Case study – recruitment of female bus drivers
Dublin Bus, similar to other transport organisations worldwide, has low female representation amongst its employees especially bus drivers. As of January 2016, 93.5% of Dublin Bus employees were men, with 97% of bus drivers being men.
There are many reasons for this underrepresentation of women in the transport industry including; gender stereotyping; gender segregation; societal norms; and perceptions around safety and ability.
There is also a strong business case for recruiting more women. Working populations are shrinking due to falling birth rates, which is resulting in a shrinking pool of skilled labour causing skills shortages in some areas. This is why organisations should be taking advantage of 100% of the talent pool available to them.

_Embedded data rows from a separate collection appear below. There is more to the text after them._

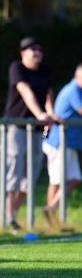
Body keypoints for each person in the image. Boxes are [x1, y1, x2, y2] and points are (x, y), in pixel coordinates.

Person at [3, 36, 54, 232]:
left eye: (39, 49)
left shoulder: (45, 70)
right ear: (22, 53)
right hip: (17, 126)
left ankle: (12, 218)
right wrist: (40, 114)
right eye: (32, 49)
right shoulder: (17, 67)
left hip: (37, 129)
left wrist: (49, 114)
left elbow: (48, 94)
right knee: (14, 172)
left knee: (30, 175)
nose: (36, 52)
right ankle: (7, 218)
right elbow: (25, 91)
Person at [41, 64, 82, 225]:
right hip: (58, 143)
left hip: (69, 144)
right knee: (56, 180)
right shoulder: (73, 90)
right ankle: (50, 221)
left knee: (74, 178)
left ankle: (51, 209)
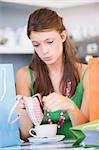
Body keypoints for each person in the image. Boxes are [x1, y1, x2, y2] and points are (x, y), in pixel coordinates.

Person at [16, 8, 89, 140]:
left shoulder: (87, 73)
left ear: (63, 36)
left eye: (49, 42)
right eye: (36, 45)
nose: (44, 51)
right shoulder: (24, 75)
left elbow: (87, 134)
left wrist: (71, 107)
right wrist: (22, 114)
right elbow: (26, 136)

Women bring different life experiences and values to a workplace and they have better de-escalating effects and communicative qualities than men which is important in a service industry such as public transport.

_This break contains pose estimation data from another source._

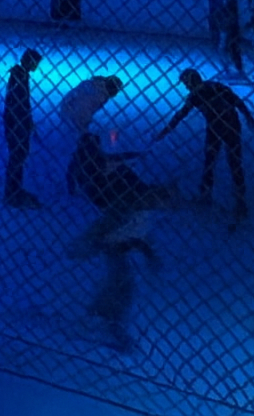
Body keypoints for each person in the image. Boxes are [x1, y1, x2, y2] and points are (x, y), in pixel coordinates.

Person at [66, 132, 175, 352]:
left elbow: (142, 238)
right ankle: (105, 319)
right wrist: (87, 244)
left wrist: (150, 256)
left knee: (121, 283)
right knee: (122, 283)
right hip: (111, 244)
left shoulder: (139, 208)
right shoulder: (127, 207)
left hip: (117, 242)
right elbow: (105, 226)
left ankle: (102, 315)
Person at [153, 68, 254, 222]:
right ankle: (235, 198)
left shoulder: (198, 94)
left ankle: (212, 194)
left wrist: (165, 131)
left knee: (216, 161)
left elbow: (180, 115)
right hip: (227, 126)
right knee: (230, 162)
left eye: (186, 84)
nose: (186, 87)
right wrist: (248, 116)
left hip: (222, 127)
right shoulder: (213, 87)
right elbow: (237, 101)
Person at [2, 49, 44, 209]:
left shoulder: (20, 75)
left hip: (18, 121)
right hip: (17, 122)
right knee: (17, 156)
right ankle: (12, 193)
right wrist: (23, 122)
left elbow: (22, 103)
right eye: (36, 63)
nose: (37, 66)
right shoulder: (19, 76)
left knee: (19, 156)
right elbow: (18, 104)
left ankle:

Gender balanced teams demonstrate higher collective intelligence not because one gender is better than the other but because they bring different things to the table and this helps reduce group think, and drive innovation and creativity.

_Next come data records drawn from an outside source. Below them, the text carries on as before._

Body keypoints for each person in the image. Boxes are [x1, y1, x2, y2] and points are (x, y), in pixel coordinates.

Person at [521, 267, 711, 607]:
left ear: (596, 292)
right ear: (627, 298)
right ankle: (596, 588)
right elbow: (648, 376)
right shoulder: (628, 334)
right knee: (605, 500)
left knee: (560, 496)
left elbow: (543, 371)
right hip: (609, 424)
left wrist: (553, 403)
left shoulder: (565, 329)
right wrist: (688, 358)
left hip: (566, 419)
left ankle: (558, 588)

Many studies show that equal opportunity in organisations boosts profitability, and achieves higher stock price growth. Women entering or returning to the workplace also helps the economy go around due to the additional workers spending money and paying taxes.
These are all strong reasons for an organisation to embrace gender diversity.
In the spring of 2016 Dublin Bus held a number of Open Days for Women Drivers at our dedicated Training Centre. The purpose of these open days was to help tackle some of the perceptions around women and bus driving. The women who attended the open days were given the opportunity to drive a training bus, supervised by our training instructors, around a short course at our Training Centre. They also got a tour of our Central Control Centre, where our inspectors are based and our buses are controlled from and were provided with information on the recruitment process for bus drivers and the benefits of working for the company. Current female bus drivers and inspectors acted as guides on the day to answer any questions the participants had about working for Dublin Bus.
Nearly 100 women attended the open days. Applications from women for bus driving positions now make up approximately 10% of total applications compared to less than 1% previously.
Since the open days 24 women have been recruited as bus drivers which is a 32% increase on the total number of female bus drivers prior to this (75 to 99 female bus drivers).
Dublin Bus is committed to recruiting more female drivers into the organisation and will continue to encourage more women to apply with the use of open days as part of our overall recruitment policy.
Our goal is to continue to increase the female representation throughout Dublin Bus with a particular focus on bus drivers. We want to ensure a workforce that better reflects our customer base and the wider communities we serve.